Konfigurieren Sie Anwendungen so, dass auf den stabilen symbolischen Verknüpfungspfad (z. B. ) verwiesen wird, /var/lib/waagent/Microsoft.Azure.KeyVault.Store/mykv.server-tls.pemdamit sie immer die neueste Zertifikatversion lesen, ohne die Neukonfiguration bei der Verlängerung zu erstellen.

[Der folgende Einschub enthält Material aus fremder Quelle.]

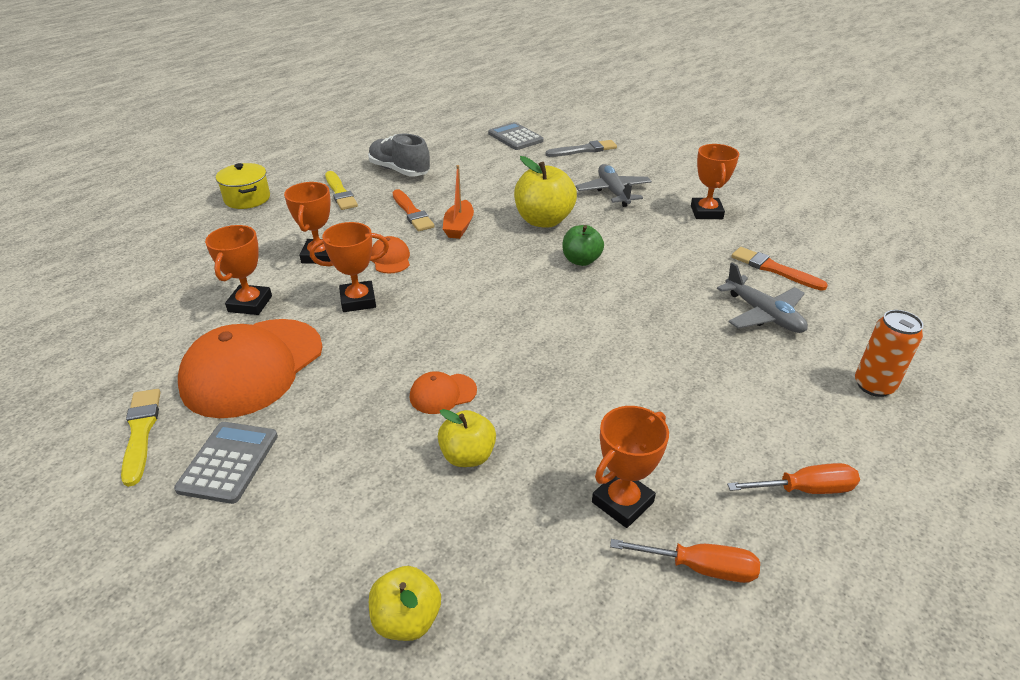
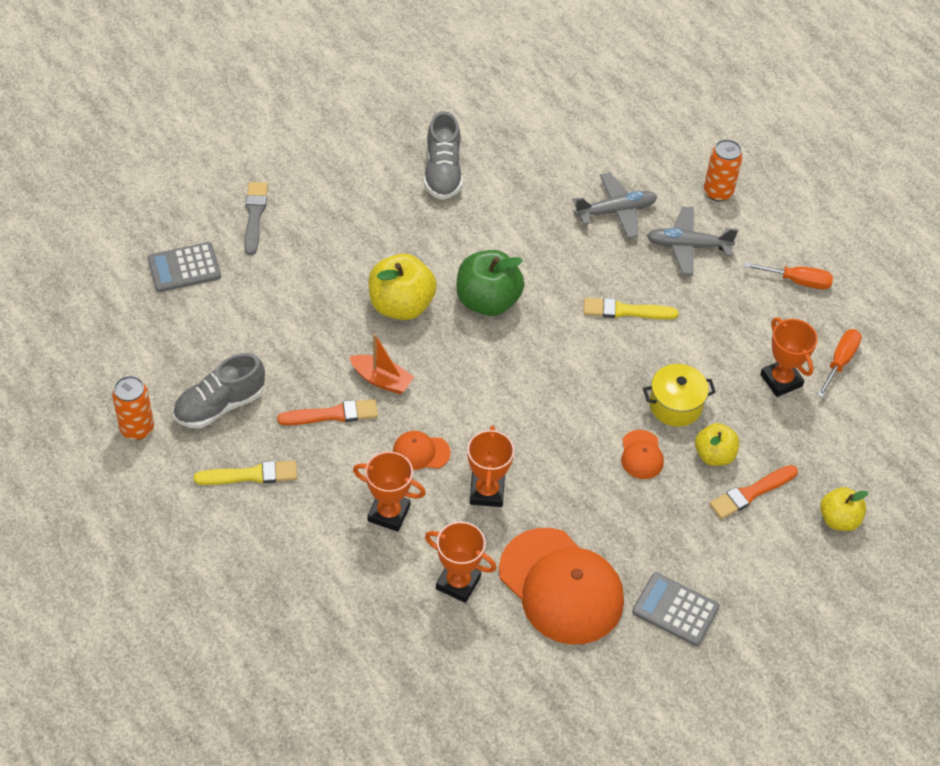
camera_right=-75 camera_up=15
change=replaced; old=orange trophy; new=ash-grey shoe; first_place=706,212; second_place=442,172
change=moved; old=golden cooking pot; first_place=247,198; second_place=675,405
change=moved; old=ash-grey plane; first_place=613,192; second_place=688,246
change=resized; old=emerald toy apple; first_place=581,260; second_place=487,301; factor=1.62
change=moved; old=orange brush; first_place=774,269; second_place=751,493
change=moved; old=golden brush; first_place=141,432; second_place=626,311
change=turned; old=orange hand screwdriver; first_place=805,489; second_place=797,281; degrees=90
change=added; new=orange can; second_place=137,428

Zertifikatzugriffskontrolle

Standardmäßig sind Zertifikat- und private Schlüsseldateien nur von ihrem Besitzer lesbar. Gewähren Sie Lesezugriff auf zusätzliche Benutzer und Gruppen, indem Sie das acls Array in der Zertifikatkonfiguration verwenden:

"acls": [
   { "user": "app1", "group": "appGroup1" },
   { "user": "service1" }
]

Jeder Eintrag kann einen Benutzer, eine Gruppe oder beides angeben. Die ACL-Erzwingung ist immer aktiviert und gewährt derzeit Lesezugriff.

Zertifikaterneuerung

Wenn Zertifikate in Key Vault erneuert werden, führt die Erweiterung automatisch die folgenden Aktionen für die nächste Umfrage aus:

  1. Lädt die neue Zertifikatversion herunter.
  2. Schreibt die neuen versionierten Dateien .pem und .keyid.
  3. Aktualisiert die stabile symbolische Verknüpfung so, dass sie auf die neue Version verweist, damit vorhandene Anwendungspfade weiterhin in das neueste Zertifikat aufgelöst werden.

Unterstützung erhalten

Microsoft bietet nur Unterstützung für die Hauptversion 3.0 und höher der Key Vault VM-Erweiterung. Wenn Sie Version 1.0 verwenden, führen Sie ein Upgrade auf die neueste Version durch, bevor Sie Support anfordern.

Verwenden Sie diese anderen Optionen, um Bereitstellungsprobleme zu beheben:

  • Um Hilfe zu erhalten, wenden Sie sich an die Azure Experten in Microsoft Q& A.

  • Wenn Sie keine Antwort auf der Website finden, können Sie eine Frage zur Eingabe von Microsoft oder anderen Mitgliedern der Community posten.

  • Sie können auch den Microsoft-Support kontaktieren. Informationen zur Verwendung von Azure-Support finden Sie unter How to create an Azure-Support request.